March 15, 2004

This Post is Old!

The post you are reading is years old and may not represent my current views. I started blogging around the time I first began to study philosophy, age 17. In my view, the point of philosophy is to expose our beliefs to rational scrutiny so we can revise them and get better beliefs that are more likely to be true. That's what I've been up to all these years, and this blog has been part of that process. For my latest thoughts, please see the front page.

Ontological Argument for the Existence of ... Objective Truth?

I have just returned from Spring Break, during which time I made a strange realization. I'm sure someone must have discovered this before, but did you know that by using the same logic employed in the modal version of the ontological argument for the existence of God, one can pull a reductio ad absurdum on the thesis of relativism (which is to say, reduce it to a contradiction)? The reasoning isn't much different than when a person is told that there is no such thing as absolute truth and responds with the question, "Is that absolutely true?" but this version sounds much more... well... impressive. Check it out:

First, some definitions. An ontological argument for the existence of God is one which claims that the concept of God is such that to say that such a being does not exist involves a logical contradiction. Modal logic is reasoning involving "possible worlds". There is (conceptually, not actually) one possible world for every way things might possibly be, and one possible world is the actual world. The modal logic ontological argument goes something like this:

  1. God is (by definition) a Being with all perfections
  2. It is possible that God exists (i.e. God exists in at least one possible world)
  3. Necessary existence is a perfection
  4. Beings which exist necessarily in one possible world exist in all possible worlds (by the definition of necessary existence)
  5. The actual world is one possible world
    ----
  6. :. God exists in the actual world

Now, ever since the first ontological argument (which was very different in form) was proposed by St. Anselm philosophers have been looking at it and saying "There is something wrong with this, but we don't know what it is." This is probably the best version of the ontological argument, but there is still something troubling about it. However, I don't think that this effects the logic of the argument I intend to put forth against relativism, so on with the definitions.

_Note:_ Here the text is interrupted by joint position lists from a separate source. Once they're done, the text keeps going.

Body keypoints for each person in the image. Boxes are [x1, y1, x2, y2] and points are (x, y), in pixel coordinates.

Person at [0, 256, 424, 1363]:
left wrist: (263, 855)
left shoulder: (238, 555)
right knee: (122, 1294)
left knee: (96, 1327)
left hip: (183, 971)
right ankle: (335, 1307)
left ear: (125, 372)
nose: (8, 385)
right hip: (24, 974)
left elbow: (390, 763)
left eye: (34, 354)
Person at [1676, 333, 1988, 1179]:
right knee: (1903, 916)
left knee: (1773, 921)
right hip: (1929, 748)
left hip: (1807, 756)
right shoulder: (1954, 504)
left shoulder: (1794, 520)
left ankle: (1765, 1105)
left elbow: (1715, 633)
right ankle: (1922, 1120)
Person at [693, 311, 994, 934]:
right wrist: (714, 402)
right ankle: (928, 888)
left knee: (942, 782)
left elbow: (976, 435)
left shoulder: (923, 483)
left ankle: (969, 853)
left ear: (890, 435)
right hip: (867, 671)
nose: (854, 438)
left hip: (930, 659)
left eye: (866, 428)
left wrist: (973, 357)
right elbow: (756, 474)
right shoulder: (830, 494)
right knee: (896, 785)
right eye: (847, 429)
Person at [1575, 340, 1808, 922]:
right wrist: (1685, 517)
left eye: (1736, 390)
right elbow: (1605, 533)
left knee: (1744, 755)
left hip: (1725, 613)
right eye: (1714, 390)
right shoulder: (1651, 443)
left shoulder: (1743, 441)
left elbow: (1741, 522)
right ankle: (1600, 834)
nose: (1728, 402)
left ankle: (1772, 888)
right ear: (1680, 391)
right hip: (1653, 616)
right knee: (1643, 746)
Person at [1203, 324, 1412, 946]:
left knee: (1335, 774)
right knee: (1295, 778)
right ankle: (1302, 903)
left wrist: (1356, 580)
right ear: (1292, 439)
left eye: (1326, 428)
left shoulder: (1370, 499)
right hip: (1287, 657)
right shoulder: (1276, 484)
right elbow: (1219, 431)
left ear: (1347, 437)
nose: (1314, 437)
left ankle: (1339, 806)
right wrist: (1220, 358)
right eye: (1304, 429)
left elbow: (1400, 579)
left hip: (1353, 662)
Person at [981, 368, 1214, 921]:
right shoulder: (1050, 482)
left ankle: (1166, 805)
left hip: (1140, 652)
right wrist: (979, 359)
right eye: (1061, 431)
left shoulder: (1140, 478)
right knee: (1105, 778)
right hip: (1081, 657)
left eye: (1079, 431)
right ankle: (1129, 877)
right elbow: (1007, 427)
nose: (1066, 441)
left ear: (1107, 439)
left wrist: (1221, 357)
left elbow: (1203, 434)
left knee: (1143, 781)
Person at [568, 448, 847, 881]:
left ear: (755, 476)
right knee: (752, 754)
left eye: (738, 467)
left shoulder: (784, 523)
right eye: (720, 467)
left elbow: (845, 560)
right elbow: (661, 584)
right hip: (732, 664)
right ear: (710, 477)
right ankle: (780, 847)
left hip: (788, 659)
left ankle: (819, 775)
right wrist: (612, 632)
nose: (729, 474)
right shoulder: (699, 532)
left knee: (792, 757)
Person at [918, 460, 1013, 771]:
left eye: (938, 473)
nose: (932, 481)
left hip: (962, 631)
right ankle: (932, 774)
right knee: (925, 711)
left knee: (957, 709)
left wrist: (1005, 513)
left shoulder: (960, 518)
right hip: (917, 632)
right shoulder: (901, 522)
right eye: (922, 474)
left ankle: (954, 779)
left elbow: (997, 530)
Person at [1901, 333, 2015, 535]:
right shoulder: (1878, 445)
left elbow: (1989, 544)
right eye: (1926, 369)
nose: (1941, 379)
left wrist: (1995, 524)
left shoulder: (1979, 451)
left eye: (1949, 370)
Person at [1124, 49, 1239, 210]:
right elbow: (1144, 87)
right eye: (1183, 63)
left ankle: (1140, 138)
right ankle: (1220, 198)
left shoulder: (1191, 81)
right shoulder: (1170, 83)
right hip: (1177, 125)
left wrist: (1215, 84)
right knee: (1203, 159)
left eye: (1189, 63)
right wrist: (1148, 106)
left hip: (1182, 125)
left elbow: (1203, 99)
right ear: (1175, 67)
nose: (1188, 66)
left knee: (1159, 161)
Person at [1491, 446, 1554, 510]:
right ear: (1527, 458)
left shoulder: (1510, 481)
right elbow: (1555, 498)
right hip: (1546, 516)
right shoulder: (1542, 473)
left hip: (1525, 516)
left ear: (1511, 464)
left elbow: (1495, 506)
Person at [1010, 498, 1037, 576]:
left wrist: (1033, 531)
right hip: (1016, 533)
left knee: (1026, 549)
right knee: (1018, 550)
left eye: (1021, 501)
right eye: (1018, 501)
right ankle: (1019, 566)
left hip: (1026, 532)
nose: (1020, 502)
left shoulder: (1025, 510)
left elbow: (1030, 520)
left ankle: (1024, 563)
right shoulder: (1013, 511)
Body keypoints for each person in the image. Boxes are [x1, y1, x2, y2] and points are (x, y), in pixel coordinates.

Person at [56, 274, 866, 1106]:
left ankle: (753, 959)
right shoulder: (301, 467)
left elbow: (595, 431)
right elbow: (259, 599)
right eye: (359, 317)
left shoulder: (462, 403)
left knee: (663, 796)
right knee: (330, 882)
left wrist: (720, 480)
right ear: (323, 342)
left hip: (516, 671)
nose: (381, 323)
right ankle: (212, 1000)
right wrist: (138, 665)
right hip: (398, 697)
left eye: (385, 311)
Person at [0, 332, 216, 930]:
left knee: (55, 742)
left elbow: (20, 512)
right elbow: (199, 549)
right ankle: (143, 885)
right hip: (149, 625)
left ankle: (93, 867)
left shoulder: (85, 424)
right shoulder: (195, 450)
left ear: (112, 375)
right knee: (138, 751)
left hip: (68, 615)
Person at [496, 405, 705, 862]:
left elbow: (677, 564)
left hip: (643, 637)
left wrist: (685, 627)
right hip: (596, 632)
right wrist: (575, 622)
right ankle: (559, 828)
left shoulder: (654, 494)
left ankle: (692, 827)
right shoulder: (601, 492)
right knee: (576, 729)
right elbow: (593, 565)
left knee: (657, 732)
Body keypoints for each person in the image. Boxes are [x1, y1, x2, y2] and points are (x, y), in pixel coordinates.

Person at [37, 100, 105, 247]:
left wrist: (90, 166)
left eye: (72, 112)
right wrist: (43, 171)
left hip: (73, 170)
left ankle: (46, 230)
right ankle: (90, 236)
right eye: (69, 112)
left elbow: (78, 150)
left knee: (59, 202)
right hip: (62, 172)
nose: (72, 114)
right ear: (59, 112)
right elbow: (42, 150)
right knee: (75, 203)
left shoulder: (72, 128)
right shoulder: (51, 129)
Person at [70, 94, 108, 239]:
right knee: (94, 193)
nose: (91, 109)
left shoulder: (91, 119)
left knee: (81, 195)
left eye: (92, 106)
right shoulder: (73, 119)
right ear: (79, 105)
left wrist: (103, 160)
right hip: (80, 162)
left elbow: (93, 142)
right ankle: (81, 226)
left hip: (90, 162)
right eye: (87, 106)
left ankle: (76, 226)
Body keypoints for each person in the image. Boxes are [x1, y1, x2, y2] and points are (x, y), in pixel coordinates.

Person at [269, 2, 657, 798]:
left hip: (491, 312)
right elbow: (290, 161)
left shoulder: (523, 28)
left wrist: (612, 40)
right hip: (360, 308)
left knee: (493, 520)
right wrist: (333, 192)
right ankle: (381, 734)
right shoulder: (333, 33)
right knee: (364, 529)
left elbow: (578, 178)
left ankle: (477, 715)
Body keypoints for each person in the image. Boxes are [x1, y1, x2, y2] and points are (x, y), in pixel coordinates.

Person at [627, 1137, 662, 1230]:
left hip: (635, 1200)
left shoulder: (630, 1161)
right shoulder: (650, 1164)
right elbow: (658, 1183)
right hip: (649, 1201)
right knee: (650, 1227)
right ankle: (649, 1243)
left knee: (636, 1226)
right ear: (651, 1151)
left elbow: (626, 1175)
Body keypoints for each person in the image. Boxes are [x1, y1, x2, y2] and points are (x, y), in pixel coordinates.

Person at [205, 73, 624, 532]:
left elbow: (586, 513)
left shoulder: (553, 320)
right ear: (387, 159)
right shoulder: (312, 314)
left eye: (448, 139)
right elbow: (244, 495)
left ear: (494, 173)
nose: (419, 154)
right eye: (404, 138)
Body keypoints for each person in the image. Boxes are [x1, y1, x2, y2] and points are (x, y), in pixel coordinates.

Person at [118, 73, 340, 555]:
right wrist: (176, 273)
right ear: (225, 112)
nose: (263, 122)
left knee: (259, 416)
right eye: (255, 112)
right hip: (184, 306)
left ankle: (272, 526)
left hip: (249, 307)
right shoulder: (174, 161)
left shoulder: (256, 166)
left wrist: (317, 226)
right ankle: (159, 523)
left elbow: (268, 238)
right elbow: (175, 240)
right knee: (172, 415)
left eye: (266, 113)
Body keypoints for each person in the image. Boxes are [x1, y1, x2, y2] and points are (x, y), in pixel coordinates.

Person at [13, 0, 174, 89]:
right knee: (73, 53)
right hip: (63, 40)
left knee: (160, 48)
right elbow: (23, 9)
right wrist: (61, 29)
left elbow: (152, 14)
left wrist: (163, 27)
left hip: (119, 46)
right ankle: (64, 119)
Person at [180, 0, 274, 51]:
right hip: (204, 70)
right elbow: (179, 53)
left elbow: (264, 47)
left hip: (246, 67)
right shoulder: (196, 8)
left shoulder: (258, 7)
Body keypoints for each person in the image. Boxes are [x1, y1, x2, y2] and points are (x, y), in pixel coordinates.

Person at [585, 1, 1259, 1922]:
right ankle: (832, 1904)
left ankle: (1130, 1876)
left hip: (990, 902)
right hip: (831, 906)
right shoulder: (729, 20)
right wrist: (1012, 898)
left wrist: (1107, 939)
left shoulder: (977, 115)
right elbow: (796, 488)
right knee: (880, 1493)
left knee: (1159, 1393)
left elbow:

For a proposition (statement) to be objectively true means that if it is true for one person it is true for everyone. The thesis of relativism is that whatever I believe is true for me and whatever you believe is true for you (which obviously implies that there is no objective truth). Now, watch this:

  1. Whatever a person believes is true for that person (the thesis of relativism)
  2. If a proposition is objectively true and it is true for one person then it is true for everyone (definition of objective truth)
  3. Person A believes that proposition P is objectively true
  4. :. P is objectively true for person A (from 1 and 3)
  5. :. P is true for all people, including person B (from 2 and 3)
  6. Person B believes that proposition P is false
  7. :. P is false for person B (from 1 and 6)
    ----
  8. :. P is both true and false for person B (from 5 and 7)

Since 8 is a contradiction, that means that the thesis of relativism and the empirically true proposition that there exists some person (say, me) who believes that some propostion (say, "God exists") is objectively true together imply a contradiction: one or the other must be false. Which do you pick? Incidentally, some relativists respond by rejecting the idea that it is impossible for a proposition to be both true and false for the same person, which is to say that they deny that logic works at all, even from a sort of relativistic ("true for me, true for you") point of view. And just think, they claim to be the mature, cosmopolitan, rational, scientific thinkers, and we're supposed to be backwoods rednecks stuck in the past. Is logic really outdated? No, on the contrary, postmodernism is dead or dying, and the reason for this is that something had to give, relativism or logic, and it wasn't going to be logic.